Louis XVIII confirma M. de Pradt dans le poste de chancelier de la Légion d'honneur, auquel l'avait élevé (7 avril 1814) le gouvernement provisoire. Mais le public vit avec quelque étonnement un prélat chargé de fonctions étrangères à l'Eglise; aussi ne les remplit-il que peu de temps. Une nouvelle disgrâce, dont on ne connaît pas exactement les motifs, l'éloigna pendant plusieurs mois de la scène politique: il se retira dans ses terres en Auvergne, y demeura pendant les Cent-Jours, eut pour successeur, lors de la seconde Restauration, le maréchal Macdonald dans le poste de chancelier de la Légion d'honneur, et ne fut plus appelé à aucune fonction publique ; mais il imagina de traiter de son archevêché de Malines avec le nouveau roi des Pays-Bas, et, moyennant une rente viagère de 12 000 francs, il céda tous ses droits à ce siège, droits que les dispositions moins bienveillantes de la cour de Rome et le refus de nouvelles institutions rendaient assez précaires.

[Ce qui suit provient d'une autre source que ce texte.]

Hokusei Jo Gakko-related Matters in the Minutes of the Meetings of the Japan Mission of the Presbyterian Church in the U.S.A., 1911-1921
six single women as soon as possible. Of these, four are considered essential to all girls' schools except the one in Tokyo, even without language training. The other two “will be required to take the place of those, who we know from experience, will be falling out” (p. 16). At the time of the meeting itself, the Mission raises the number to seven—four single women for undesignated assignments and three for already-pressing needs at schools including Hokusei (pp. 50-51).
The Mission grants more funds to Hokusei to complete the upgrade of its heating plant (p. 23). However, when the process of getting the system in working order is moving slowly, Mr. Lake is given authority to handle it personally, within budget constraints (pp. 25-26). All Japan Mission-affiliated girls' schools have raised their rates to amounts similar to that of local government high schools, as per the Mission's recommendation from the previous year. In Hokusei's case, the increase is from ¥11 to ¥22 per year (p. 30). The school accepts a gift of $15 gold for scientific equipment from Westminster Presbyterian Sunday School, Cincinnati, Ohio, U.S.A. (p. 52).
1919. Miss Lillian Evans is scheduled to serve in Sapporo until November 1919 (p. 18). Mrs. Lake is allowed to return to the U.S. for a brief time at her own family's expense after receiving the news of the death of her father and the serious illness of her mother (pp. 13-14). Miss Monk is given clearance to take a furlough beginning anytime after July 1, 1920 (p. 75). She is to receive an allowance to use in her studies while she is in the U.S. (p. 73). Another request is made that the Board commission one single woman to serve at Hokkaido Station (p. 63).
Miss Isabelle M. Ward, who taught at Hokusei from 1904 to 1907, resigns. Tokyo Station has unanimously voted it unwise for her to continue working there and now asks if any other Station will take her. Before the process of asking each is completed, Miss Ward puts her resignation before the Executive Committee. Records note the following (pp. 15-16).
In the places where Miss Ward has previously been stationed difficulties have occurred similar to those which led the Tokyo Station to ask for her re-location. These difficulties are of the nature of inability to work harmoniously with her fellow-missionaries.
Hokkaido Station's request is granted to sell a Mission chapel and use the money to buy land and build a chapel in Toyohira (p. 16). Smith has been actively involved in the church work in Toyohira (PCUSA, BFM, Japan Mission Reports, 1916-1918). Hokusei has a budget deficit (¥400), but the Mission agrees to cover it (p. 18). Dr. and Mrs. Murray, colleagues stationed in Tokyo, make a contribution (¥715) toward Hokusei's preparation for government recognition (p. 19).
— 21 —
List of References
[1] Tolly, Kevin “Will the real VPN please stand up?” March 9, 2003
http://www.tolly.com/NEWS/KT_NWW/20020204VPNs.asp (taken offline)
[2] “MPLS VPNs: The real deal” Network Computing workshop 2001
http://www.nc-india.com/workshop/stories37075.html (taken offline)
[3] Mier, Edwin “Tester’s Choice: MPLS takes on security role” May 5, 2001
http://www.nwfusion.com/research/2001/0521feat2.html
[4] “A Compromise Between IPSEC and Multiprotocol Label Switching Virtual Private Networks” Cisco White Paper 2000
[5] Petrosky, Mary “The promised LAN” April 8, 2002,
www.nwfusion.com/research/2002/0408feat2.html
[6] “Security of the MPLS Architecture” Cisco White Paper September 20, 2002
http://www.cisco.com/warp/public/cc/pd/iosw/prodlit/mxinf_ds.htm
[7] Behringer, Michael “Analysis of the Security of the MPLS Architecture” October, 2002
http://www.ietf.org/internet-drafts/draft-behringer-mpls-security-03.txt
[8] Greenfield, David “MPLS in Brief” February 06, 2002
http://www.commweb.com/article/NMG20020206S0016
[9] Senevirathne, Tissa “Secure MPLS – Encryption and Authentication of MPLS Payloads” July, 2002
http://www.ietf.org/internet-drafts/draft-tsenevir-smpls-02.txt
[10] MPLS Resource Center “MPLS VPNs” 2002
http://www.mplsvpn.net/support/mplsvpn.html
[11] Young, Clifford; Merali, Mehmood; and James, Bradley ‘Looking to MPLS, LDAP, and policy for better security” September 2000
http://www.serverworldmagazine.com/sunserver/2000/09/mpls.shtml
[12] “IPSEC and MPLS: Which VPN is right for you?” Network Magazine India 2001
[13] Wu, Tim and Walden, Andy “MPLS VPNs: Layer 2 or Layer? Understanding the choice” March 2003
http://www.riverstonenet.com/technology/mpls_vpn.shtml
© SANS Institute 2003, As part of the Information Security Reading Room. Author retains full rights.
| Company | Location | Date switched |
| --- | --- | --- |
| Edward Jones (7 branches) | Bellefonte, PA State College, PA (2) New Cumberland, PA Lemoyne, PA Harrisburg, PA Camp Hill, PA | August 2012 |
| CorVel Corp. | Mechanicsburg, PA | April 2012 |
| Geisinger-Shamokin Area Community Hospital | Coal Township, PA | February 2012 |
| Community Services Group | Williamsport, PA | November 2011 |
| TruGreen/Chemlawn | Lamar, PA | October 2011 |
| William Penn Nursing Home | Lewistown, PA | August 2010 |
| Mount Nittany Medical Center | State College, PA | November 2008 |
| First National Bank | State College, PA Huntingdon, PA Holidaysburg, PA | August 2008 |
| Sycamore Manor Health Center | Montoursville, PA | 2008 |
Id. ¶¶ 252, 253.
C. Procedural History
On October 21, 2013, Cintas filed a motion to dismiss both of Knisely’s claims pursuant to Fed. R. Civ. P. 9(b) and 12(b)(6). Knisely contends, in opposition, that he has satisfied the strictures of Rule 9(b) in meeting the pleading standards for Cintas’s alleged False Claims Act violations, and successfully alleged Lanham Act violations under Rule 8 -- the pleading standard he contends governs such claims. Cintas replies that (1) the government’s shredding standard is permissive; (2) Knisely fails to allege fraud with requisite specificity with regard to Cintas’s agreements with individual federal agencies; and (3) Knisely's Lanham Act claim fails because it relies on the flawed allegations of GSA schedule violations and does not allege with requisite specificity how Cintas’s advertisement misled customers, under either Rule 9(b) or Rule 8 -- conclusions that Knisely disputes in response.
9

Puis il se jeta dans l'opposition libérale, et, pour occuper ses loisirs, composa un certain nombre d'écrits sur tous les sujets, remarquables par une rare fécondité d'idées, un style brillant et imagé et des rapprochements parfois intéressants. Traduit devant la cour d'assises de la Seine (1820) pour une brochure hardie sur la loi des élections, il eut pour défenseur Dupin, et fut acquitté.
Le 17 novembre 1827, il fut élu député du 1er arrondissement du Puy-de-Dôme (Clermont-Ferrand), par 190 voix (355 votants, 398 inscrits), contre 157 à M. de Chabrol, préfet de la Seine. Il prit place au côté gauche et défendit de sa parole et de son vote les idées constitutionnelles ; mais son ambition parlementaire ayant éprouvé de graves mécomptes, il se décida à donner sa démission le 13 avril 1828, par une lettre insérée dans le Courrier français, et qui fit du bruit.
Après la révolution de Juillet, l'abbé de Pradt revint à des opinions royalistes. Il s'occupait à réunir les matériaux d'une histoire de la Restauration, lorsqu'il succomba, après quelques jours de maladie, à une attaque d'apoplexie. Il fut assisté à ses derniers moments par Mgr de Quélen, archevêque de Paris.
La longue série de ses ouvrages, dont le succès fut vif, mais momentané, est aujourd'hui peu connue. Outre son Histoire de l'ambassade de Varsovie, on a de lui :
- Les quatre Concordats (1818-1820) ;
- l'Europe après le Congrès d'Aix-la-Chapelle (1819) ;
- la France, l'émigration et les colonies (1826) ;
- Du Jésuitisme ancien et moderne (1825) ;
- De la Presse et du Journalisme (1832), etc.